While Her Highness was thus pondering on the dreadful situation of France, strengthening her arguments by those historical illustrations, which, from the past, enabled her to look into the future, a message came to her from Her Majesty. She left me, and, in a few minutes, returned to her apartment, accompanied by the Queen and Her Royal Highness the Princesse Elizabeth. I was greatly surprised at seeing these two illustrious and august personages bathed in tears. Of course, I could not be aware of any new motive to create any new or extraordinary emotion; yet there was in the countenances of all of the party an appearance different from anything I had ever witnessed in them, or any other person before; a something which seemed to say, they no longer had any affinity with the rest of earthly beings.
They had all been just writing to their distant friends and relations. A fatal presentiment, alas! too soon verified, told them it was for the last time.

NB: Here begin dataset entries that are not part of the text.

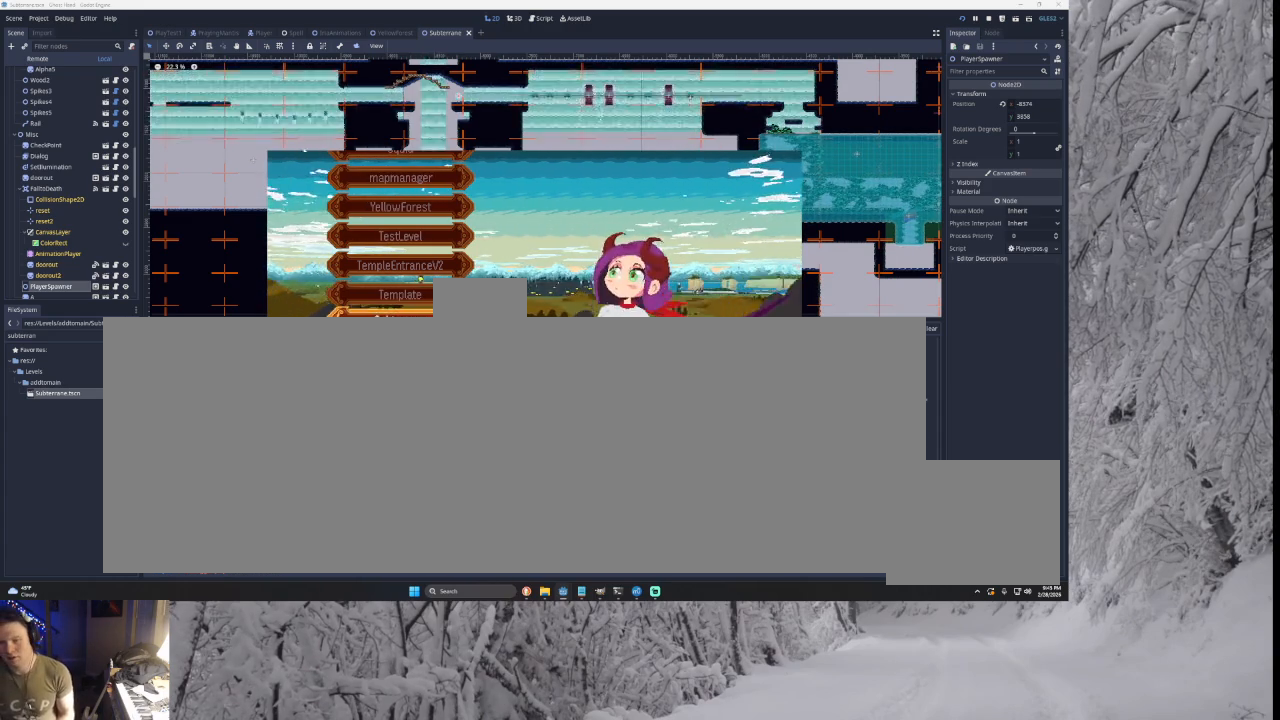
{"buttons": [], "left_stick": "down", "right_stick": "center", "events": [[233, "left_stick", "up"], [367, "left_stick", "center"], [467, "left_stick", "down"]]}
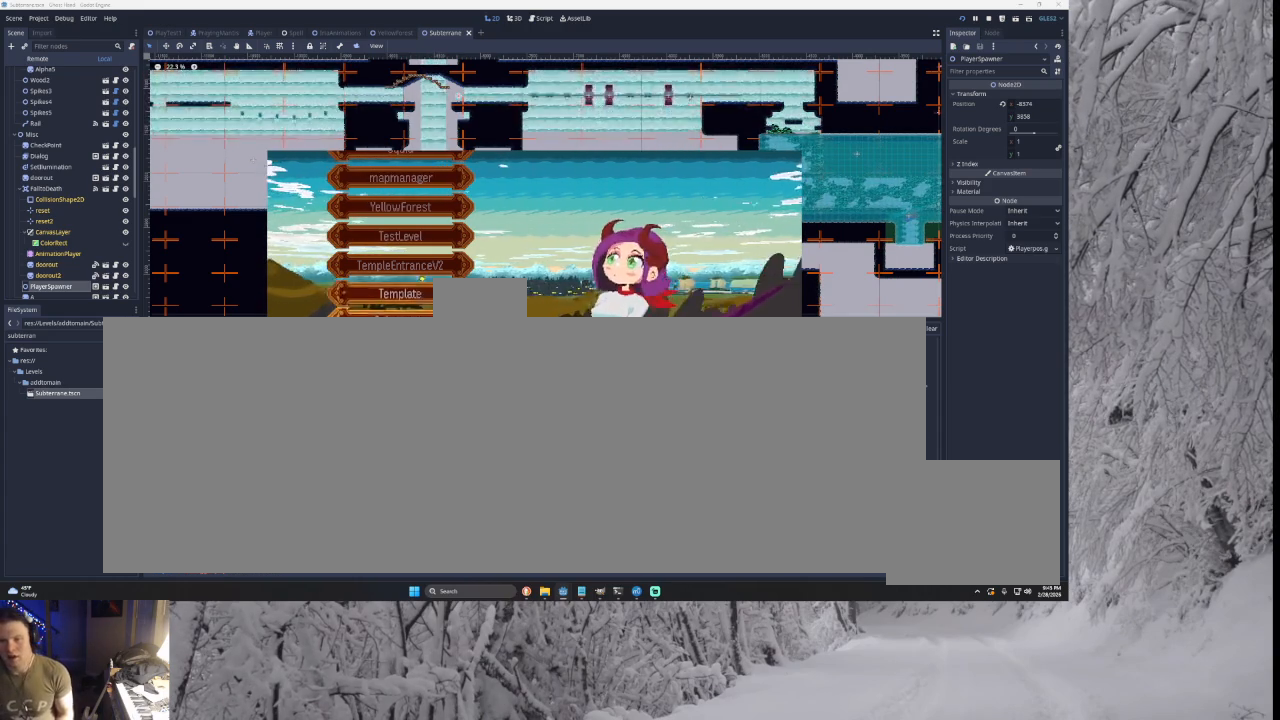
{"buttons": [], "left_stick": "up", "right_stick": "center", "events": [[100, "left_stick", "center"], [300, "left_stick", "up"], [400, "left_stick", "center"], [500, "left_stick", "up"]]}
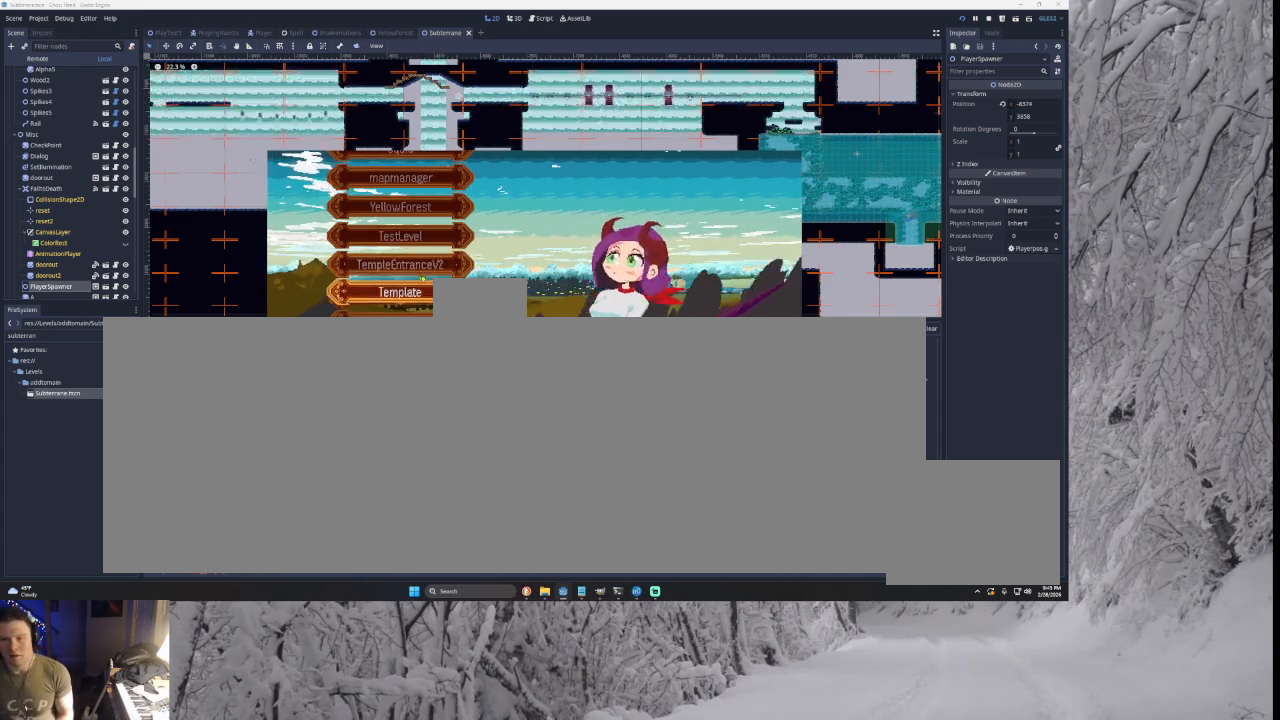
{"buttons": [], "left_stick": "up", "right_stick": "center", "events": [[133, "left_stick", "center"], [200, "left_stick", "up"], [300, "left_stick", "center"], [500, "left_stick", "up"]]}
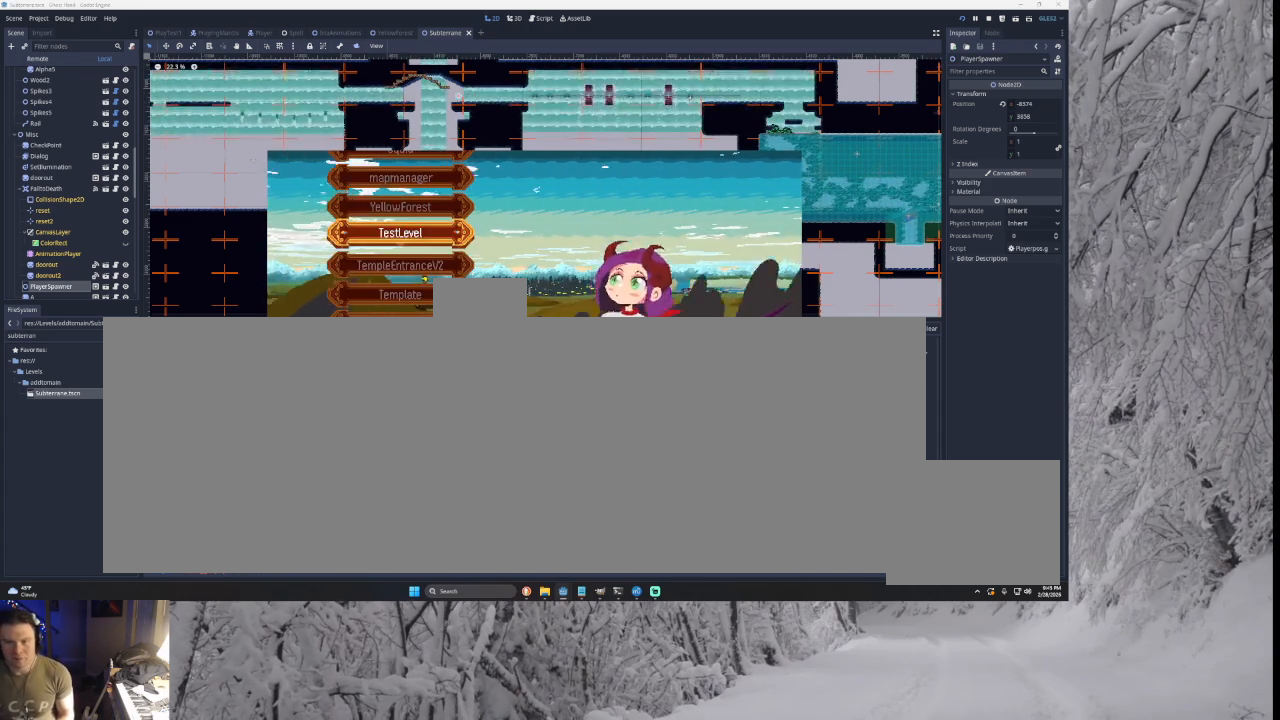
{"buttons": [], "left_stick": "center", "right_stick": "center", "events": [[100, "left_stick", "center"], [267, "left_stick", "down"], [433, "left_stick", "center"]]}
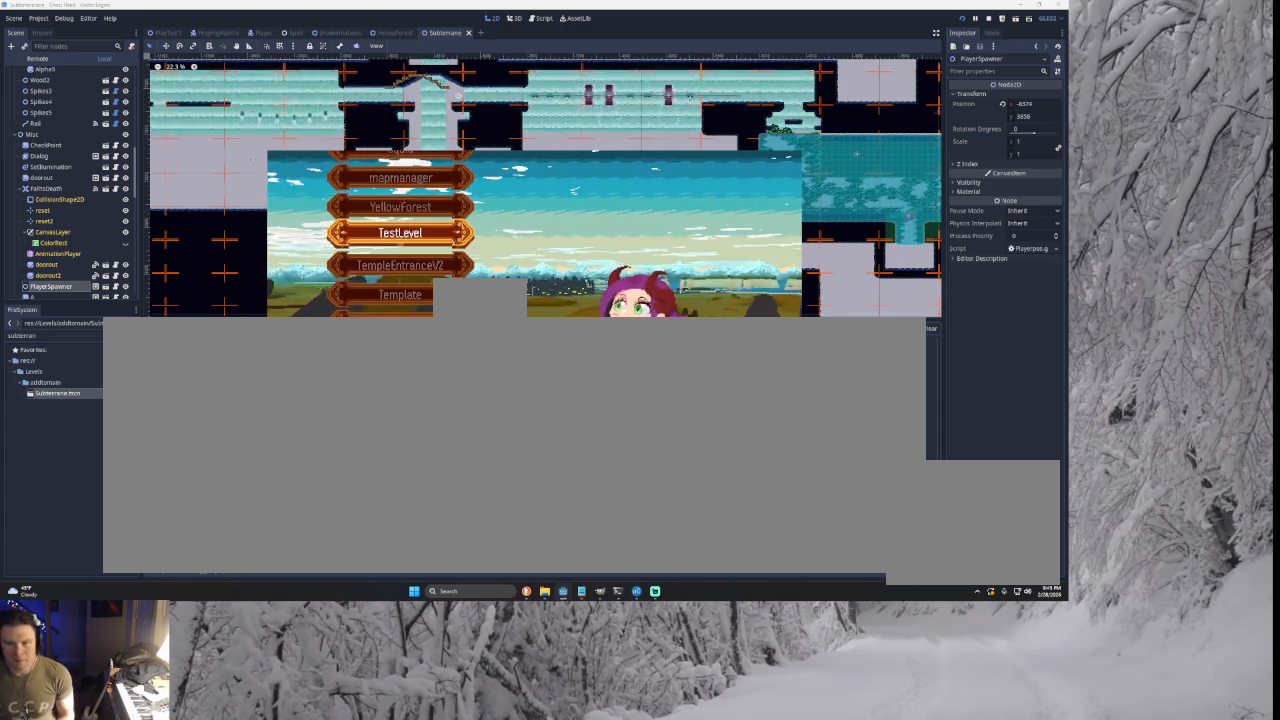
{"buttons": [], "left_stick": "center", "right_stick": "center", "events": [[100, "left_stick", "down"], [233, "left_stick", "center"]]}
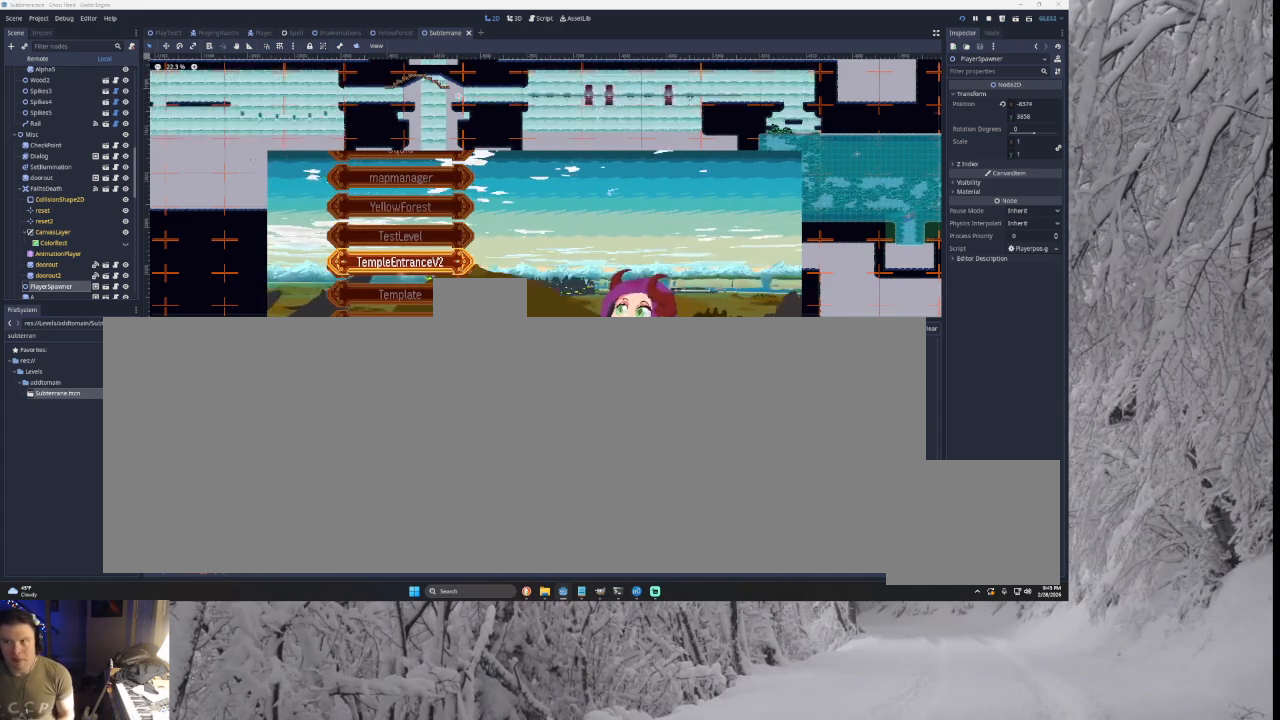
{"buttons": [], "left_stick": "down", "right_stick": "center", "events": [[233, "left_stick", "down"], [400, "left_stick", "center"], [467, "left_stick", "down"]]}
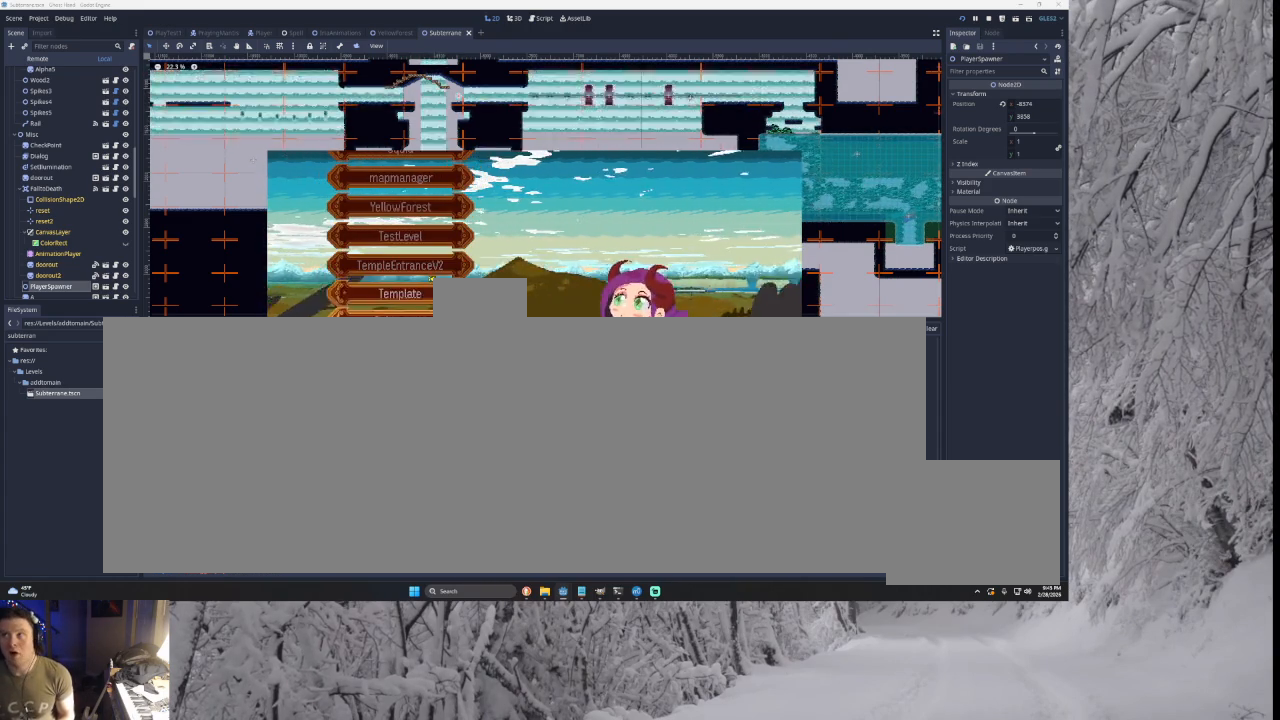
{"buttons": [], "left_stick": "center", "right_stick": "center", "events": [[100, "left_stick", "center"], [367, "left_stick", "up"], [467, "left_stick", "center"]]}
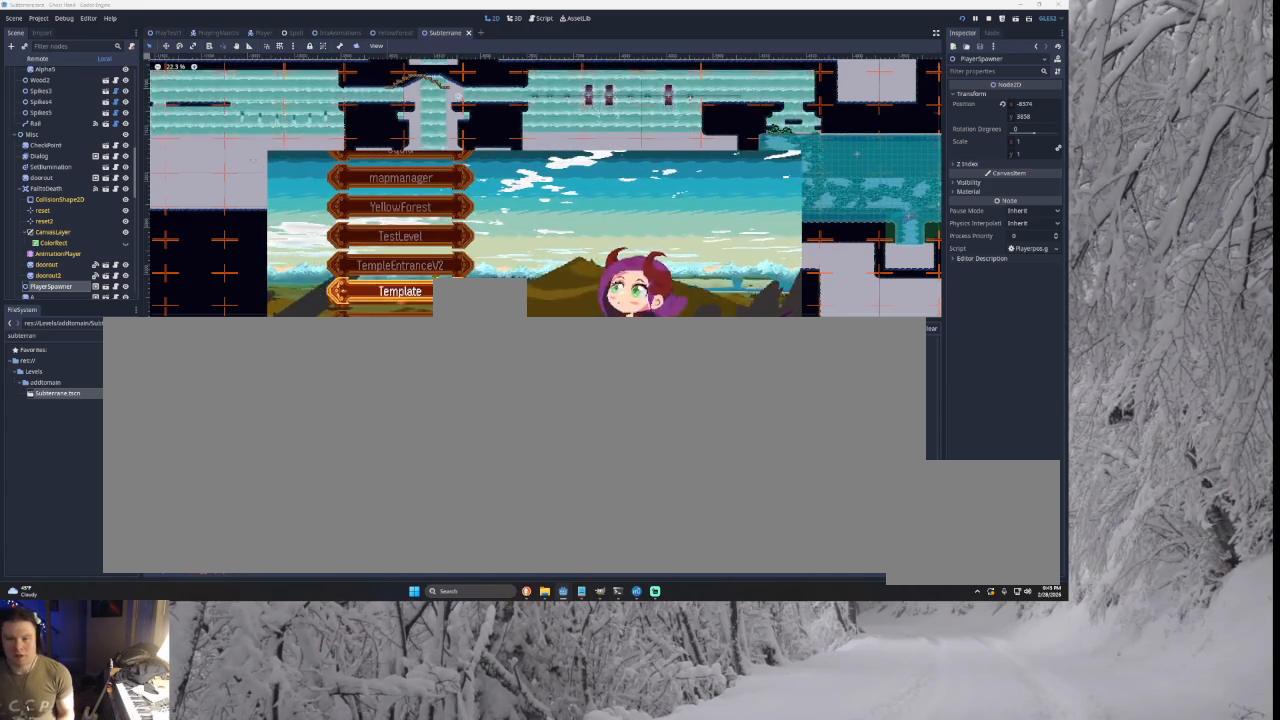
{"buttons": [], "left_stick": "center", "right_stick": "center", "events": [[67, "left_stick", "up"], [233, "left_stick", "center"], [400, "left_stick", "up"], [500, "left_stick", "center"]]}
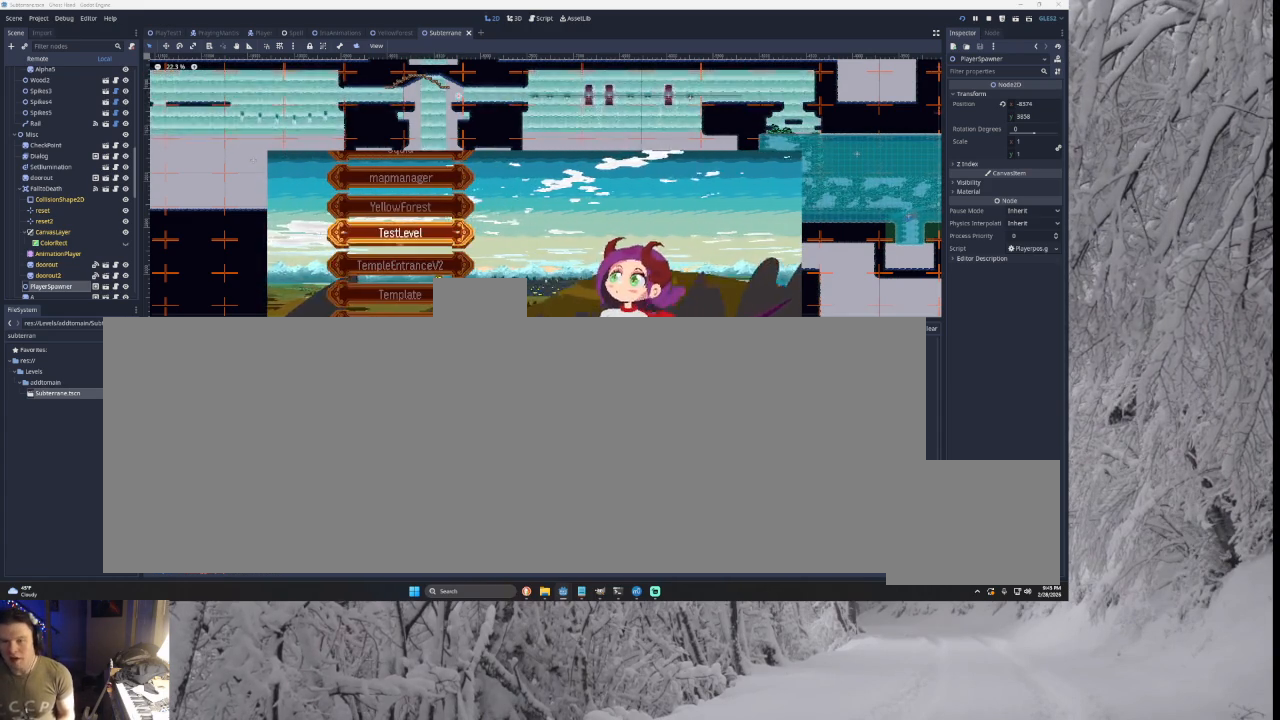
{"buttons": [], "left_stick": "up", "right_stick": "center", "events": [[267, "left_stick", "up"], [367, "left_stick", "center"], [467, "left_stick", "up"]]}
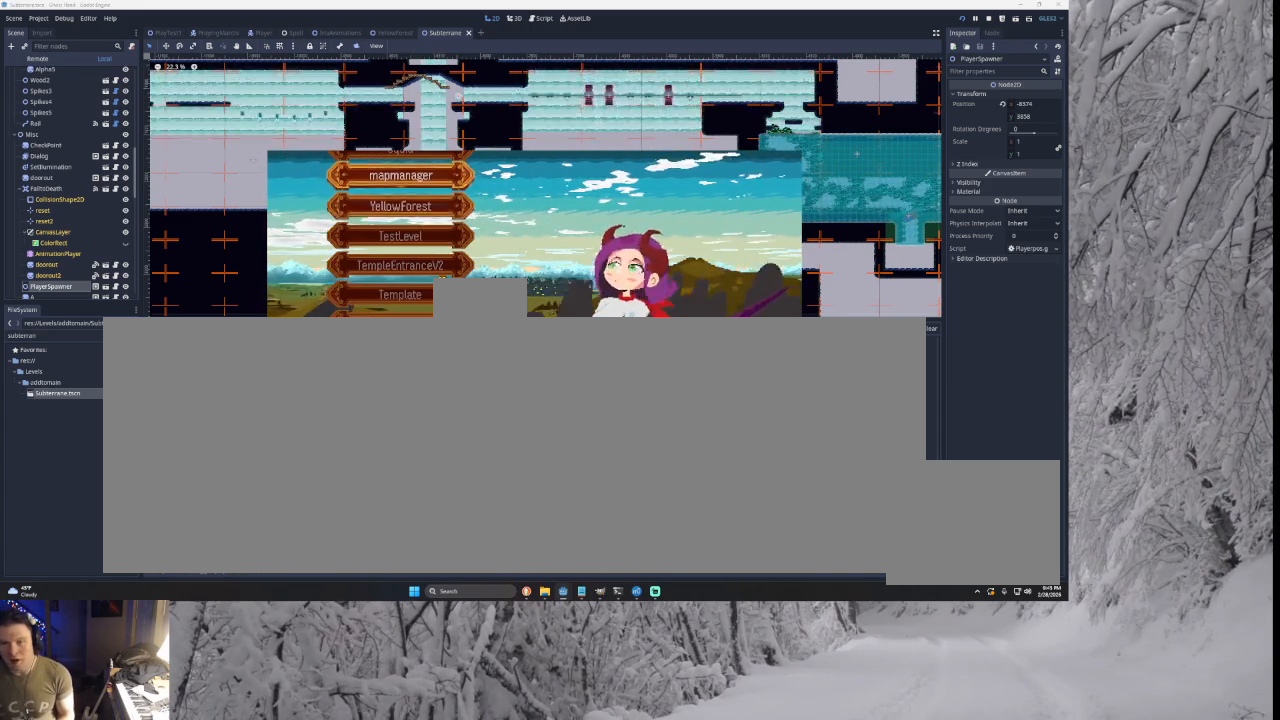
{"buttons": [], "left_stick": "down", "right_stick": "center", "events": [[100, "left_stick", "center"], [233, "left_stick", "down"], [367, "left_stick", "center"], [433, "left_stick", "down"]]}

Her Highness the Princesse de Lamballe now approached me.
“Her Majesty,” observed the Princess, “wishes to give you a mark of her esteem, in delivering to you, with her own hands, letters to her family, which it is her intention to entrust to your especial care.
“On this step Her Majesty has resolved, as much to send you out of the way of danger, as from the conviction occasioned by the firm reliance your conduct has created in us, that you will faithfully obey the orders you may receive, and execute our intentions with that peculiar intelligence which the emergency of the case requires.